I can do this, I thought, as I wove in and around tourists taking photos of swans on the Serpentine. I can feel my wrath subsiding already. Wow, some people really need to pick a walking line and stick to it. Christ, lady, watch your kid! Who the hell walks five abreast on a London footpath? Single file, people – I’ve got places to go! Stop weaving from side to side, you indecisive fuck. WHY DOESN’T EVERYONE GET THE FUCK OUT OF MY WAY?!
CHAPTER THIRTY-TWO
‘So, how is everything, babe?’
‘Oh you know, like genital warts,’ I said,
picking my way along the busy wet footpath. ‘Absolutely ghastly, but I’ll survive.’
Priya, in full triclops make-up, laughed her loud, honking laugh. She’d FaceTimed me from her set between lighting changes. Behind her some cast members in their animal hybrid costumes or grey motion-capture leotards covered in sensor points sat in canvas chairs talking on phones, reading from scripts or staring off into the distance. One bald, muscled guy was having a set of giant elaborately feathered eagle wings attached to a heavy-looking harness on his back by three burly men in SPFX uniforms. Crew walked to and fro lugging various props, lights and cables. In contrast to her vibrant surroundings I was heading home from work along drizzly Charing Cross road trying to avoid being buffeted by Harry Potter-loving, umbrella-wielding tourists outside the Palace Theatre. It had taken a huge effort to get to the end of the week. Work had been horrible (zero ability to concentrate/worried looks from Lana/terrible coffee from Steve-o); home had been horrible (Mum forcing me to do cross stitch to work through my anger/Pete’s absence from the flat but his heavy presence on Giselle’s glossy Instagram feed/Dave’s dandruff on the back of the sofa), and the only time I felt even a seed of calm was when my mind wandered to Jimmy and Cape Town and Jimmy’s abs and Jimmy’s eyes and Jimmy’s grin.
‘Have you heard from Pete?’ Priya said, scratching one of the three fat dreads that ran along the top of her head.
‘No.’ I pulled my coat collar tight against the cold. ‘But he’s due back tomorro, so I guess I’ll see him when he comes to pick up his stuff.’

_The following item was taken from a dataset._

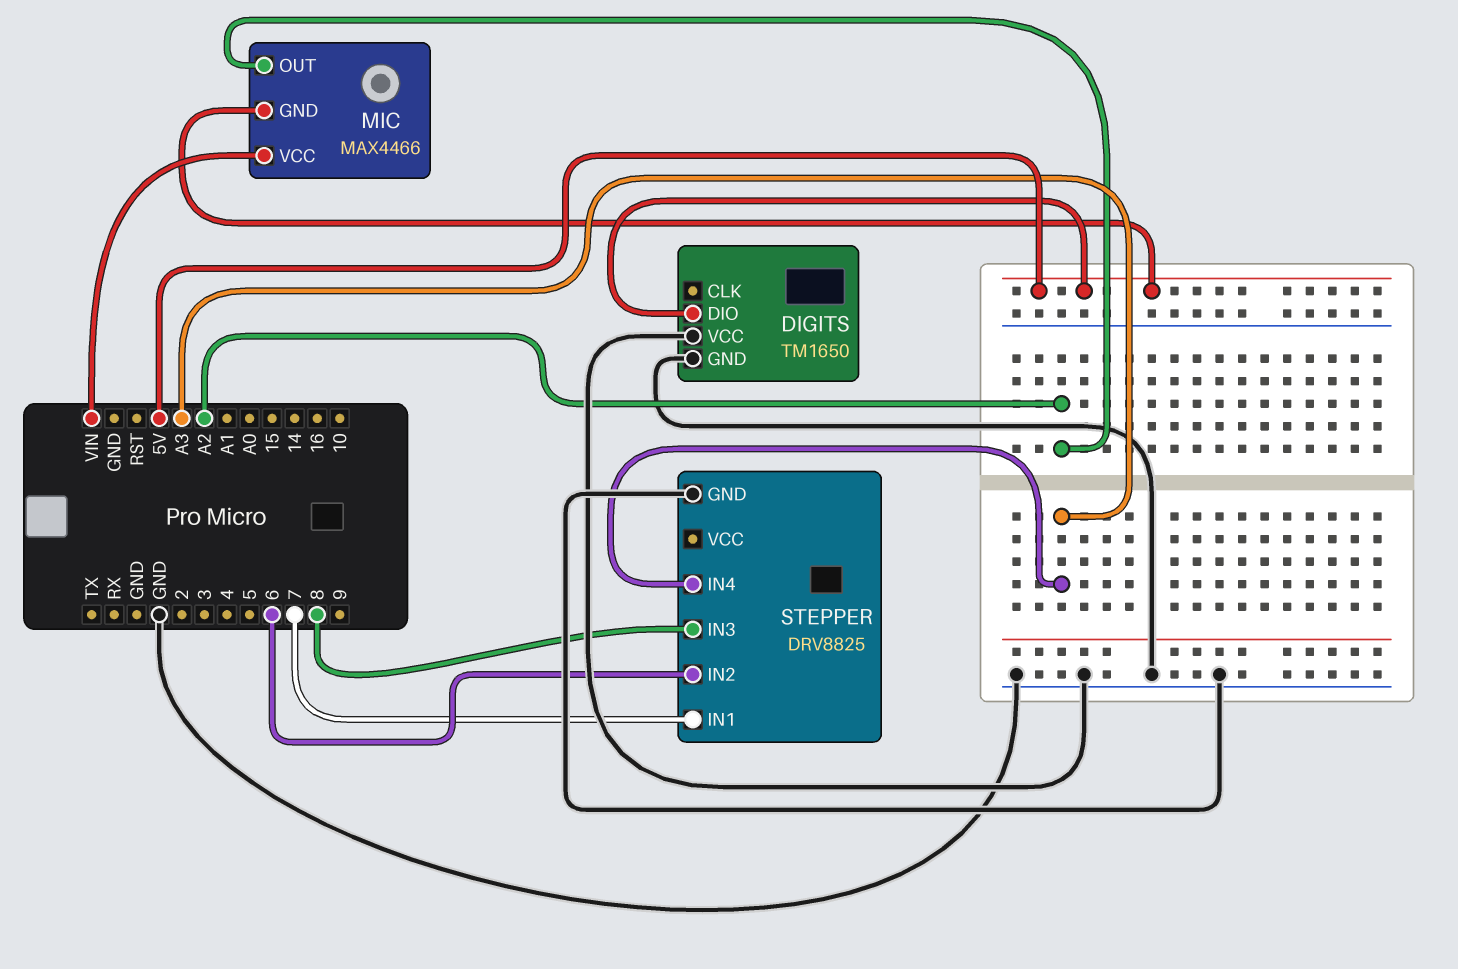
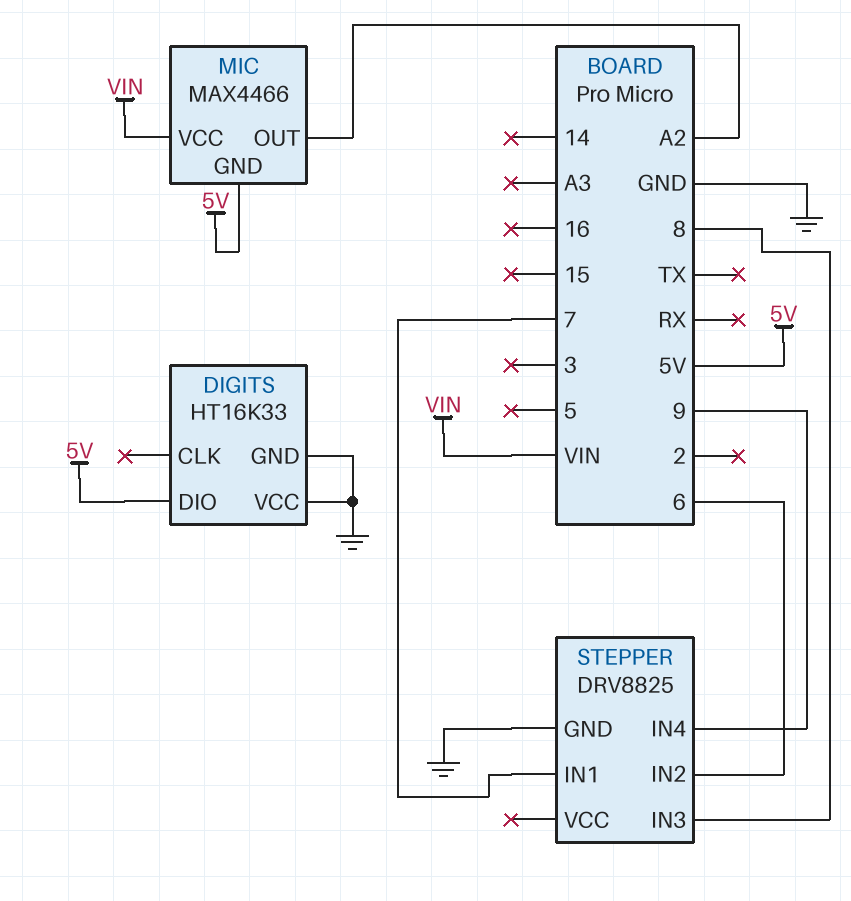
DIGITS: TM1650 -> HT16K33
STEPPER pin IN4: A3 -> 9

‘He’s a fucktard,’ Priya said. ‘I mean, I still think he’s ordinarily a great guy and he does make the best tamarind salmon salad, but his current behaviour can only be described as fucktardy.’
‘I concur,’ I said. ‘Fucktardy.’
‘There’s no chance you guys will work it out?’
I shook my head. ‘I think we drifted too far in different directions to go back. And anyway, I don’t think either of us wants to go back. We got together so young, we’re different people now, we grew apart, blah blah blah,’ I said, bored of the whole cliché Pete and I had become.